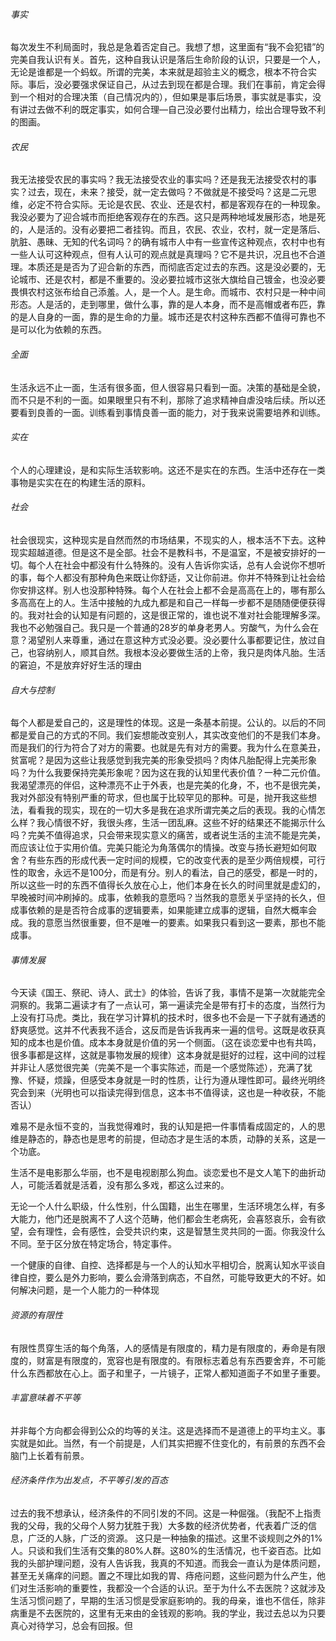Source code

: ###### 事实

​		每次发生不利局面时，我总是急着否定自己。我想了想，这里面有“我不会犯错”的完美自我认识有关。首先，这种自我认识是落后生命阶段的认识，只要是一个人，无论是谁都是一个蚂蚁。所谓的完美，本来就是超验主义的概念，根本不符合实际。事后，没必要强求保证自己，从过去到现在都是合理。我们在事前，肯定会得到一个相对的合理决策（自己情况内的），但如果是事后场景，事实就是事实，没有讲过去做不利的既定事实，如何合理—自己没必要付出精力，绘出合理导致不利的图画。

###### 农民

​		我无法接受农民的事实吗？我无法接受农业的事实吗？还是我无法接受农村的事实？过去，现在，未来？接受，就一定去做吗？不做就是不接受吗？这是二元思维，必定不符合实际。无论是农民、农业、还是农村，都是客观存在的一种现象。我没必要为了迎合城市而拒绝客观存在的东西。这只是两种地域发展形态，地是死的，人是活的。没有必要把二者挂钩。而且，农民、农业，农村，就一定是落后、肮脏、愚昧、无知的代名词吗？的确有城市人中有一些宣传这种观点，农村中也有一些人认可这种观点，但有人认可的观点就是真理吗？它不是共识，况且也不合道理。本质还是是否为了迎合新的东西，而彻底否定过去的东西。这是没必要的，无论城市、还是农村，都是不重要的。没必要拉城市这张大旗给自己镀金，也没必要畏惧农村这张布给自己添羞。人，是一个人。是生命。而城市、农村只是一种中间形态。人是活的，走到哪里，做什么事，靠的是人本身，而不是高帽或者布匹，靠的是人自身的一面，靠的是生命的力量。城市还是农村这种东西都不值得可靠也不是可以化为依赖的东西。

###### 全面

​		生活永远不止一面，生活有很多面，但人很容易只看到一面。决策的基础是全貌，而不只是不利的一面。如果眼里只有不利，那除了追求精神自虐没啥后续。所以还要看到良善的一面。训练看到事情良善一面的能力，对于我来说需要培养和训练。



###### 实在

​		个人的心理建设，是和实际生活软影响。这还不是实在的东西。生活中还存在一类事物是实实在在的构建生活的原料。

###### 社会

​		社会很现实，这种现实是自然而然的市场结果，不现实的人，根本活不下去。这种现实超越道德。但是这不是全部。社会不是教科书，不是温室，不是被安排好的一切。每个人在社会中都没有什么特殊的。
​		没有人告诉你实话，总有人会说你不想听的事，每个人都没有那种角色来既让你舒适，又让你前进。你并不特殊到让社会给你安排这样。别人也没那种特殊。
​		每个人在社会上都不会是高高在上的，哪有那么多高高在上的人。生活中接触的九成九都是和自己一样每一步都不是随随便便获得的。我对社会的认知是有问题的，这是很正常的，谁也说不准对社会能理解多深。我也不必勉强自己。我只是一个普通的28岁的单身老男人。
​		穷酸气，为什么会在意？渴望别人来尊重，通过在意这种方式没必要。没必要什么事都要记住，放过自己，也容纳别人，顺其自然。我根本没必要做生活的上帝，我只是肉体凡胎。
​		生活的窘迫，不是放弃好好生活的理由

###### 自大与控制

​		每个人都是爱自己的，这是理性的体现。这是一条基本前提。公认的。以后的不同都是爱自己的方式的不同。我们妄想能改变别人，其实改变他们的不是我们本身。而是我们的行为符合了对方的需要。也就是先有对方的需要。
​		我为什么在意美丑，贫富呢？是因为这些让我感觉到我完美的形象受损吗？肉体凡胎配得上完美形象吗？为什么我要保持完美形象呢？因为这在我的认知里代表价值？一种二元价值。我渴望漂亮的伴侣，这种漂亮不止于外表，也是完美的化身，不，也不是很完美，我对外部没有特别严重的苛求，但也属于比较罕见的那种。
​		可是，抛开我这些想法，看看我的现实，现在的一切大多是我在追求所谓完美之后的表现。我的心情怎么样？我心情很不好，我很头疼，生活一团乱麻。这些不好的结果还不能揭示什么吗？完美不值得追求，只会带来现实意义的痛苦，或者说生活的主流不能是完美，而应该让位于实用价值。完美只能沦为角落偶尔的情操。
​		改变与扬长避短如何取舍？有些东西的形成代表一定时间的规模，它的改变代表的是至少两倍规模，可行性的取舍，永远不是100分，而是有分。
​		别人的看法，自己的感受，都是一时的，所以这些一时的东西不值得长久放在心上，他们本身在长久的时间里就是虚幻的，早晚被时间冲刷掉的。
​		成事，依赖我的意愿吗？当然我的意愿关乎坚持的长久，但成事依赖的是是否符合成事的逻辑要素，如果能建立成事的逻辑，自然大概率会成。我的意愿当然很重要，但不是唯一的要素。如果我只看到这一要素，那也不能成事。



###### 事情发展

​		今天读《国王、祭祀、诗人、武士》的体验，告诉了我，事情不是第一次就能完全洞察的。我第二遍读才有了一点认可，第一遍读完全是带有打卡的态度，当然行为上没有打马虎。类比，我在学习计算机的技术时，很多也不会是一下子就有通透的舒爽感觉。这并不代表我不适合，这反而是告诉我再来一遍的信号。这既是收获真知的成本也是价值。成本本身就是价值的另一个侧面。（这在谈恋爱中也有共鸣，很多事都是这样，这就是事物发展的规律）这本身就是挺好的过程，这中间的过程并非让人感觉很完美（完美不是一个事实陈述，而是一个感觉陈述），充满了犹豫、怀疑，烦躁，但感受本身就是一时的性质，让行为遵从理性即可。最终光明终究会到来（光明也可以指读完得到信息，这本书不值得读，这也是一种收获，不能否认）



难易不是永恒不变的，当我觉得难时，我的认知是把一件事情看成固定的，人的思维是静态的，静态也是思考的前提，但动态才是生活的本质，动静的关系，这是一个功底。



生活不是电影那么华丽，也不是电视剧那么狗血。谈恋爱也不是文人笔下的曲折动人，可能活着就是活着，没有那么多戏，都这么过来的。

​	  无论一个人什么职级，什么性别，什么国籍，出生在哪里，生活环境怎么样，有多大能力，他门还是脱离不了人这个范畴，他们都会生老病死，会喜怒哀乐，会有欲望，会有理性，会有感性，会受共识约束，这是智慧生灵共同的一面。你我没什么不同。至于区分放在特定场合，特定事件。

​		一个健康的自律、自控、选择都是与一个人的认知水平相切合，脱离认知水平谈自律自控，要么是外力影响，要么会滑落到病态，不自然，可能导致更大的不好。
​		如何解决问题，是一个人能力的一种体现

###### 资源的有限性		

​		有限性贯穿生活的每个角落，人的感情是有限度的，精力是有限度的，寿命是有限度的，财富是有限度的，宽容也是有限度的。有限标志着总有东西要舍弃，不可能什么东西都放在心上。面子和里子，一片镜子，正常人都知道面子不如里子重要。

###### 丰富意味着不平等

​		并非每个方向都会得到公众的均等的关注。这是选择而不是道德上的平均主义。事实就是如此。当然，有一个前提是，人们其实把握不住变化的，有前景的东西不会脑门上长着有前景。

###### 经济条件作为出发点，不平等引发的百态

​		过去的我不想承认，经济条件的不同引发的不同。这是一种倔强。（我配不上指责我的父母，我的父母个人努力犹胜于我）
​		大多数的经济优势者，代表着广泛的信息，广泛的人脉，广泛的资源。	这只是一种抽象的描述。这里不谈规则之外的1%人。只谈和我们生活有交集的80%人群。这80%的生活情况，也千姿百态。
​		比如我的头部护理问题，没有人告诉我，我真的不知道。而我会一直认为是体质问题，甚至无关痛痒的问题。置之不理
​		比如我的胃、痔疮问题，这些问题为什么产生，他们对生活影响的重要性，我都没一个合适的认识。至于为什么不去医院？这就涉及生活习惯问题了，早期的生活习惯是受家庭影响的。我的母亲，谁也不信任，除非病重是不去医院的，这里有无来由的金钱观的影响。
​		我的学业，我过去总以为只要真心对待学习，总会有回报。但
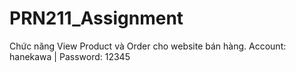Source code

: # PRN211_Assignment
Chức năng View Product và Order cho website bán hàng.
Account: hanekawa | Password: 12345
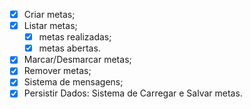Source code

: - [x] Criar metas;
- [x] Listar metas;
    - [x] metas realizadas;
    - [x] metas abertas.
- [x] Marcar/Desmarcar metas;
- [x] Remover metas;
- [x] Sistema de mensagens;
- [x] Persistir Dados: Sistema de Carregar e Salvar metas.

-- TRY IT --
Which lines of the data contain the word "metas"? Copy each one.

-- ANSWER SPACE --
: - [x] Criar metas;
- [x] Listar metas;
    - [x] metas realizadas;
    - [x] metas abertas.
- [x] Marcar/Desmarcar metas;
- [x] Remover metas;
- [x] Persistir Dados: Sistema de Carregar e Salvar metas.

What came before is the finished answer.